Wandering with peace
I wanted to write a post about where I’ve arrived after almost 2 years of wandering in my faith. About 2 years ago I left my church of 10+years mostly due to differences in leadership choices, but upon further reflection it was also because I was tired. My wake up moment occurred when I was in the kitchen one day and my then 7-year old daughter innocently asked my “Who’s babysitting us tonight dad?” She didn’t mean any critique by it, it was simply part of her routine. Dad goes off to work before I’m awake, he rushes in the door around 5 and eats dinner in about 30 minutes and then is off again to go lead the college group, prepare for an elders meeting or some other church ministry.
I was tired, tired of church, tired of begging the congregation for funds without making any real changes to our stewardship and knowing we’d just be doing it again in a few months, tired of the Christianity I had demanded. I wanted to be entertained on a Sunday morning, rock star worship music and a funny and relevant message. What I finally realized was that I didn’t really want just the next step, an evolution in my experience, I was in desperate need of a deconstructing faith crisis.
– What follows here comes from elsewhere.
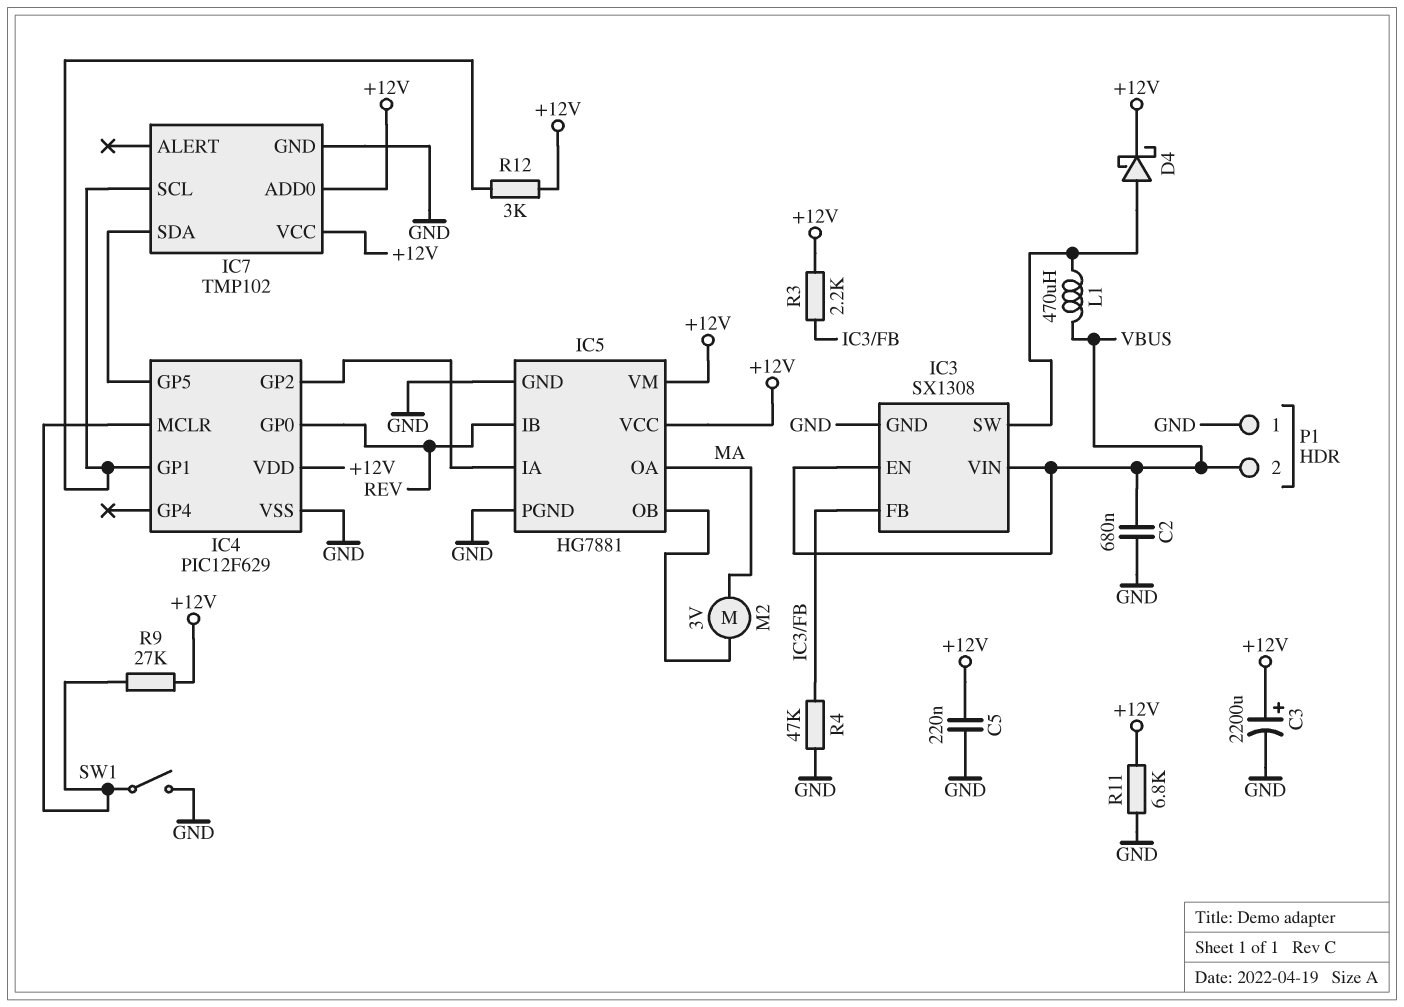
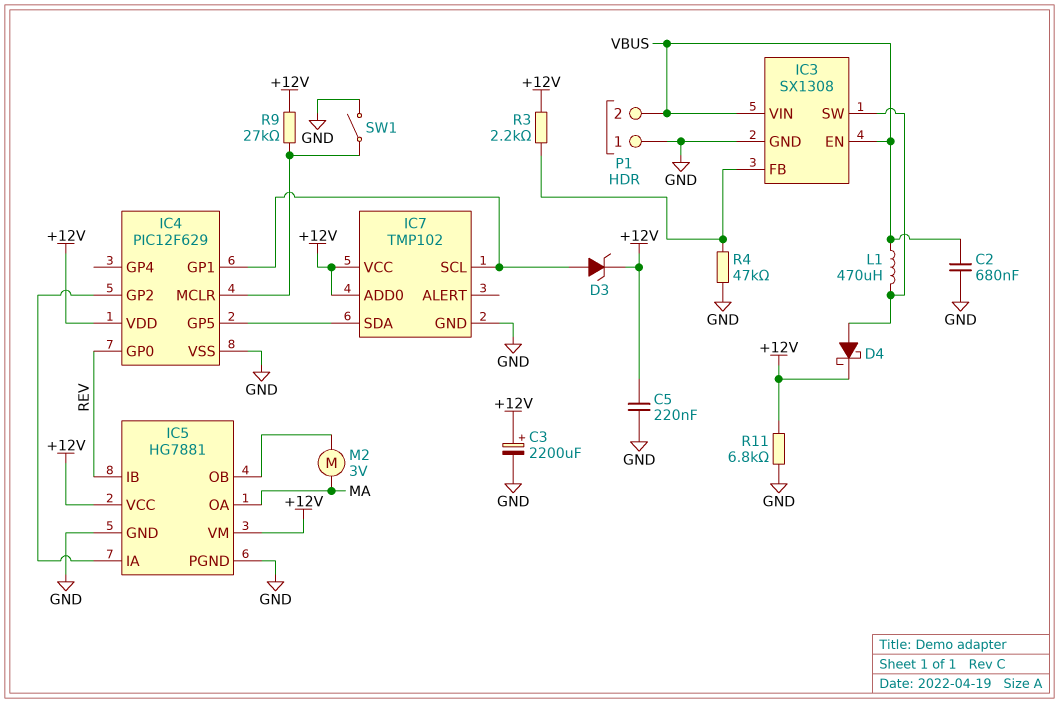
D3: none -> zener (A IC4/GP1, K +12V)
R12: 3k (+12V, IC4/GP1) -> none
I was reading dozens of books on the Next Christians, Simple Church, Ignite, REIgnite, Why the church is Lost, or whatever, and it just became nausea to me.
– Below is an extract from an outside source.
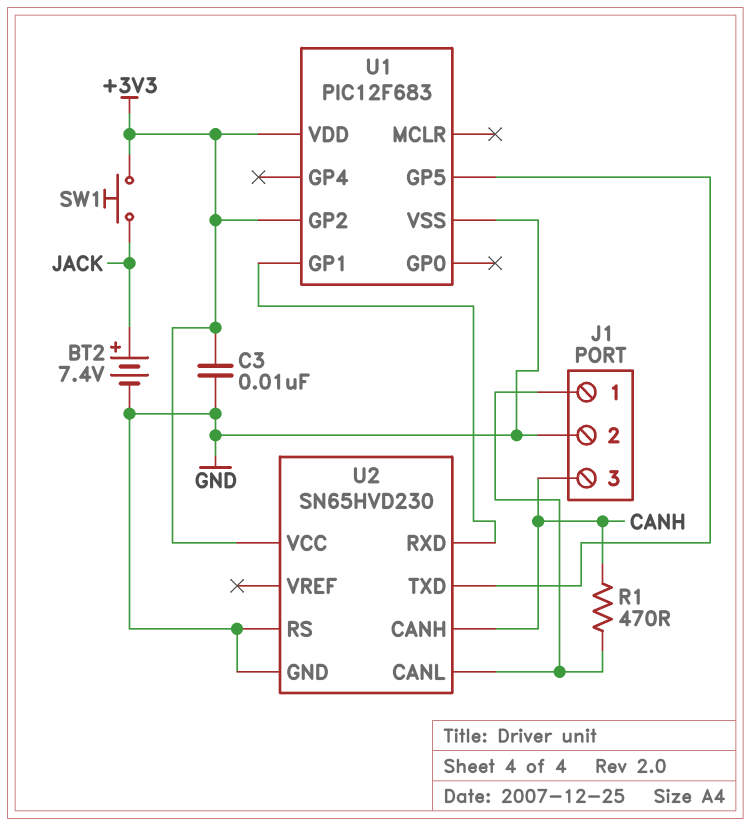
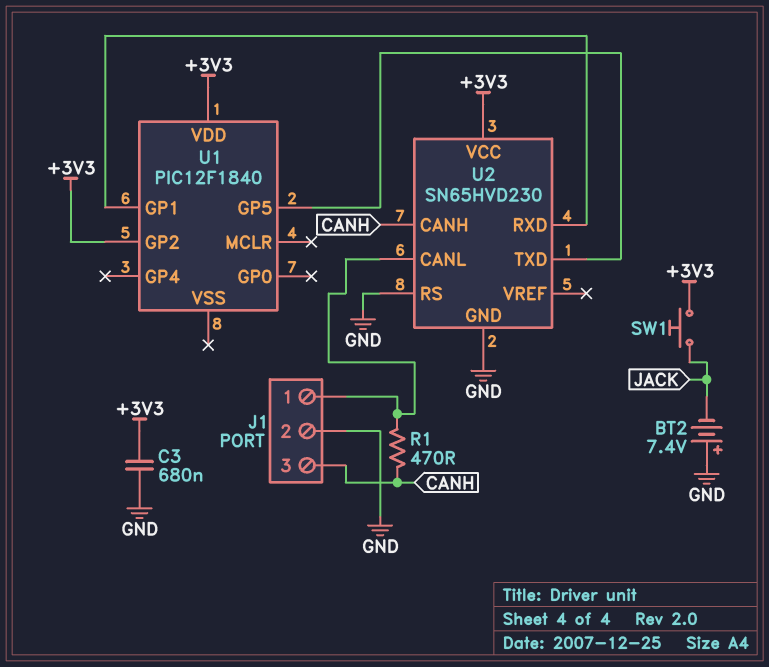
BT2: 7.4V (plus JACK, minus GND) -> 7.4V (plus GND, minus JACK)
C3: 10nF (+3V3, GND) -> 680nF (+3V3, GND)
U1: PIC12F683 -> PIC12F1840
U1 pin VSS: GND -> none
What I found in the desert was a pretty simple expression. Kathy and I began a small group that meets at our home every other Wed night. We soon found that many of our friends were in similar places. The tribe that once met for dinner 5 nights a week now all had kids and careers and we were lucky to see each other in passing at Costco on a Sunday. We just invited a handful of our close friends over to hang out and share a meal every other week. No outlines, no studying, just a time to really connect, hear what’s going on and be intentional about caring for and praying for one another. This, along with some other important gatherings with a fun group of friends that share a passion for good whisky and deep theological conversations have been good for my soul.
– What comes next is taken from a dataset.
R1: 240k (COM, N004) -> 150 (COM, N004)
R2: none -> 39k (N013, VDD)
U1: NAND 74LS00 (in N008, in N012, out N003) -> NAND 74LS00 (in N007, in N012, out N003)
All of this is not to say that I’m against traditional / institutional church. We infrequently attend a megachurch in our area, in which our children enjoy the benefits of a well constructed kids ministry. One of the most important epiphanies I’ve had in the past year has been through reading Necessary Endings and learning how to come to peace with the necessity of seasons in life. Often I’m tempted to despise the past to prove how I’ve changed and moved on, but that is an immature approach to understanding myself and my journey, and it can create a toxicity that prevents others from discovering their own way.
To be comfortable in the unknown and embrace the mysterious aspects of my faith, to not have to answer every question, to accept my smallness and marvel at the Creator. To love life without guilt. To fight for the advancement of His justice and defend the oppressed. To acknowledge the ache in my heart that is waiting for our boys to be brought home and to enjoy each moment with the daughters I’ve been blessed with. To be amazed by a beautiful wife that makes every experience more real when I share it with her. To laugh and cry with my friends and family. As Solomon lamented, this is our lot. And it is one for which I am grateful.